Now don’t get me wrong, when I say God is faithful, I mean it. Each move has provided us a truly wonderful parish with priests who you can tell love the Lord with every word and deed, and even some gifted homilists. We always set up a meeting with our parish priest shortly after arriving. Max doesn’t eat by mouth, so he consumes the Eucharist with a special spoon for the Precious Blood. This is something that many priests haven’t done before and requires a little preparation and planning for when we attend mass. I love that my boys are so comfortable with our priests. Our youngest son asked our current pastor how he was supposed to be an altar server without a ramp to the altar, something our previous parish did actually have. I sense a future advocate.

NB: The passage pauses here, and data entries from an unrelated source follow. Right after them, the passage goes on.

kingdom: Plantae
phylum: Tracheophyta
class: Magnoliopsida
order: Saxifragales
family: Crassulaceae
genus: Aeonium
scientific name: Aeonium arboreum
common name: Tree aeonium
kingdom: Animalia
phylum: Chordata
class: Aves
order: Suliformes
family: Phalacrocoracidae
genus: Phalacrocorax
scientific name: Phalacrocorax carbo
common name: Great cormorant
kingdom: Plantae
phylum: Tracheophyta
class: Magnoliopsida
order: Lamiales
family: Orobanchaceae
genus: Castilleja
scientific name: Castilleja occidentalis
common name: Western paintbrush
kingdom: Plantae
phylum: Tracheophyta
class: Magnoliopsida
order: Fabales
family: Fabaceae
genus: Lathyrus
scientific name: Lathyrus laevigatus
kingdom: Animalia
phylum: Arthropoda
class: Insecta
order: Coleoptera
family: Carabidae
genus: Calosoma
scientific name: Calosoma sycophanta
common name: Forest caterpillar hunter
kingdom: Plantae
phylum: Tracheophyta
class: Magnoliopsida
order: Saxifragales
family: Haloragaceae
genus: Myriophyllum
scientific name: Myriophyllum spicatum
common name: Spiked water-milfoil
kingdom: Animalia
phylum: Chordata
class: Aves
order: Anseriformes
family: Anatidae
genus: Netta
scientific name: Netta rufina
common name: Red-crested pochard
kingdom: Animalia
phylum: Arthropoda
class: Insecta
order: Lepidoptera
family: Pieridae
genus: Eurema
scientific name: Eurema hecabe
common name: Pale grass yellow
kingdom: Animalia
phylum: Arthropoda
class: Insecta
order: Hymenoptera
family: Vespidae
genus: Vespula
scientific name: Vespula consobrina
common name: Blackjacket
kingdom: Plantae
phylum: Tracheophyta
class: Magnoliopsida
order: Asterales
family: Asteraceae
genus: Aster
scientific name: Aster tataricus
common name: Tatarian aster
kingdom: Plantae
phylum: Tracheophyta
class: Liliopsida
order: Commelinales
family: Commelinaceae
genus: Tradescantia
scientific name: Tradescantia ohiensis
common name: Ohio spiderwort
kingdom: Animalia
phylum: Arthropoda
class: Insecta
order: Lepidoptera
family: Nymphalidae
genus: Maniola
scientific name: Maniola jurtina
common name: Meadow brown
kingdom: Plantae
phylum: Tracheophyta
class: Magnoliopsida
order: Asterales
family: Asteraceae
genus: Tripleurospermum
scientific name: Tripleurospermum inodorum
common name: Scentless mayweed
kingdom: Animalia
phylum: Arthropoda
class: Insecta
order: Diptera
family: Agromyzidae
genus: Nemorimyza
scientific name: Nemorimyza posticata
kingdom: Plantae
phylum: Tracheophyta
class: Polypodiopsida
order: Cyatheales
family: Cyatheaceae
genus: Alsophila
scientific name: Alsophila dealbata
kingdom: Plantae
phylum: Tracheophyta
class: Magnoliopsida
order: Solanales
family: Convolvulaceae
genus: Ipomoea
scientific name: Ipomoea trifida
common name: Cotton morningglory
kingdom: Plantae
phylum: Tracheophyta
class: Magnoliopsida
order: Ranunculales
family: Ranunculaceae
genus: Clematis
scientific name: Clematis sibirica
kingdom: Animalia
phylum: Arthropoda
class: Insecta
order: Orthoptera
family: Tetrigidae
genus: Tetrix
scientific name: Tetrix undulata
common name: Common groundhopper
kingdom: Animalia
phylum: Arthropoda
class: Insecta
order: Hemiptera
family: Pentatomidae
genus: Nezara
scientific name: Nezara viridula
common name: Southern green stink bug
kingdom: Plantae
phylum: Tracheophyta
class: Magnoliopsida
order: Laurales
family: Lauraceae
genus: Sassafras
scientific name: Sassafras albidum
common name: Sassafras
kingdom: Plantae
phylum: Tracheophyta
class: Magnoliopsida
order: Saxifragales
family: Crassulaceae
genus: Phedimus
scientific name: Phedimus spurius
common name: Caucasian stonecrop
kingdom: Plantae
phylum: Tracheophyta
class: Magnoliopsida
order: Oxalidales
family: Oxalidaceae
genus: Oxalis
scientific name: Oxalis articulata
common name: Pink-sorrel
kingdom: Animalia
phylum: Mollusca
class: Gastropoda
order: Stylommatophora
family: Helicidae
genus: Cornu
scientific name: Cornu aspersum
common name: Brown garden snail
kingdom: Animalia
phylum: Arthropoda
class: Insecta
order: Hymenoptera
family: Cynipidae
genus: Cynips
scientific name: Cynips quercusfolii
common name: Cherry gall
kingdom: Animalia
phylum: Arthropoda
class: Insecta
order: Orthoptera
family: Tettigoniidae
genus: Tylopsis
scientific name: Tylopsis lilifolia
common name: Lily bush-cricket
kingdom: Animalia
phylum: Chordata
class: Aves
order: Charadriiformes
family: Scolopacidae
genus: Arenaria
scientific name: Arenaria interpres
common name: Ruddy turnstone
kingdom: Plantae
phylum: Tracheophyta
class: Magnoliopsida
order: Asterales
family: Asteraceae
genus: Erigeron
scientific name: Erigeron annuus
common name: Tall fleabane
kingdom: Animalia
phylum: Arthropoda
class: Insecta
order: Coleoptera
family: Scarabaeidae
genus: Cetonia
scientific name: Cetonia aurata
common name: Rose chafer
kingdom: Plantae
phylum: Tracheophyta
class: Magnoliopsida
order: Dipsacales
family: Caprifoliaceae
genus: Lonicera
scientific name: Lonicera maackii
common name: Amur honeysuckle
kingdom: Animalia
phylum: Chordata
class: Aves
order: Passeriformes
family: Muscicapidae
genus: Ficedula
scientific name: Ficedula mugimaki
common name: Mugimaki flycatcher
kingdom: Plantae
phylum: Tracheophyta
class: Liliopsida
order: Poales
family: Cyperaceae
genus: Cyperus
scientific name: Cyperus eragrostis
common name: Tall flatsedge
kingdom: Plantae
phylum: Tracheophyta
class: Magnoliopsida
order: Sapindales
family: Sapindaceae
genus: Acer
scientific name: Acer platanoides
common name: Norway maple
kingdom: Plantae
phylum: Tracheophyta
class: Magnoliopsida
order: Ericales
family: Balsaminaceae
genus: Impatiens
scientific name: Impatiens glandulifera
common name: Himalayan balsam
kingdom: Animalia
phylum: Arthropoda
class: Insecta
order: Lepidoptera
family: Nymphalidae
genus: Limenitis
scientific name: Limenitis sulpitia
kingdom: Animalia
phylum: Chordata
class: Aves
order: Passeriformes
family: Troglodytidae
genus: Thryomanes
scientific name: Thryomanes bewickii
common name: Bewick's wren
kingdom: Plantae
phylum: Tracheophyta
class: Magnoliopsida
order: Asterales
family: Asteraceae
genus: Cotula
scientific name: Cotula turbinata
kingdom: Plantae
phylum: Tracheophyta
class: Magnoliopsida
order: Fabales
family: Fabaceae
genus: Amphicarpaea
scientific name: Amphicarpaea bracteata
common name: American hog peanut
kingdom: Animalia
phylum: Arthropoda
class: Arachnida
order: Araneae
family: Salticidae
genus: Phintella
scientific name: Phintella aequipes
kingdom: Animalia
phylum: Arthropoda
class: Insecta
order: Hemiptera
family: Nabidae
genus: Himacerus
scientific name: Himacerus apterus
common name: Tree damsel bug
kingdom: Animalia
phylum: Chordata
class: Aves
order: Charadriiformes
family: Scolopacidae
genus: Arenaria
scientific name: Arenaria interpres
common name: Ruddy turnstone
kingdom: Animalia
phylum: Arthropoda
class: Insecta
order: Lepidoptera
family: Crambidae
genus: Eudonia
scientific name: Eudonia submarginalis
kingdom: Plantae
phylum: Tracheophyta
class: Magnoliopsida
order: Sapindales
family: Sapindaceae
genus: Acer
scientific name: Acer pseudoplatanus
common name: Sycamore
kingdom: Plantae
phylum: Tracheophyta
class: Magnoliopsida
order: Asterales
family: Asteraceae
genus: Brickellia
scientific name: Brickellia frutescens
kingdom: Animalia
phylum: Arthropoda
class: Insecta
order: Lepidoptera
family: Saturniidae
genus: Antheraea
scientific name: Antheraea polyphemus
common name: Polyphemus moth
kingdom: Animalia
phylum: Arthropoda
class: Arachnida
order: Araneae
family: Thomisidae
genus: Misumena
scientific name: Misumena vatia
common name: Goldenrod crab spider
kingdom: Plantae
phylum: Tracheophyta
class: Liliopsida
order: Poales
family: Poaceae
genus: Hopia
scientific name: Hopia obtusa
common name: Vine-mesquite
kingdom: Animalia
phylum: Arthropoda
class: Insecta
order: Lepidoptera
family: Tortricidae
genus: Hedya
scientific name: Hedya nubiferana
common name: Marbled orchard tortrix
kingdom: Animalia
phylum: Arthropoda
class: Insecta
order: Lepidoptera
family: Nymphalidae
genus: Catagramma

The biggest challenge we face as a military family is the starting over; and I don’t mean the doctors, hospitals, schools or even parishes. I can organize my way through that. It’s not housing, we’ve always figured that out. Nope, all those things, despite frustrating moments work out just fine. We can roll with those punches. The most exhaustive part of moving is relationships, making friends, establishing meaningful connections. I have had to force myself to attend spouse socials and parish bible studies. It is my biggest challenge every single move, but the alternative is isolation, which is something special needs parents are all too familiar with, never mind the added layers of a completely new community. God has sent all of us some truly wonderful friendships. For me, personally, I have had the joy of meeting extraordinary women, whether it be from church, the Air Force, or our neighborhoods.
With all of that being said, our current location has probably been our most difficult, present world events not withstanding. We live in a small rural community, which we love. The town is super cute and ridiculously convenient in crazy ways. For instance, the boys’ physical therapist’s office shares a parking lot with our parish, so I can walk over to Adoration while the boys are in PT, which means I have zero reasons not to go to Adoration on PT days. However, I’m not sure if it’s the people, or me, or perhaps I am just weary of starting over at this point, but following this particular move, both Max and I have struggled with making friends. For Max, the older he gets the more difficult it seems for people to take the time to get to know him. For me, a lack of consistent care combined with my husband’s schedule means I can’t join volunteer groups or bible studies (back when you could do that sort of thing). We are the farthest from family we have ever been, so visits are less frequent and driving the boys to either of our hometowns is impossible. Aaron is still gone quite a bit, so many weekends and holidays it’s just the boys and myself. Most homes aren’t accessible for the boys’ chairs, so even if the invites were there, it wouldn’t make a difference. I’m not sure why this particular season of our lives seems so isolated, even before pandemic. Truth be told, the pandemic didn’t really change too much for us- who knew we were so ahead of the curve? Despite all of this, I have learned to trust. I trust there is a reason. I trust it’s only a season. “Patience obtains all things. Nothing is wanting to him who possesses God. God alone suffices.” St. Teresa of Avila, pray for us.
Tracey High lives with her military spouse, and two sons in Maryland.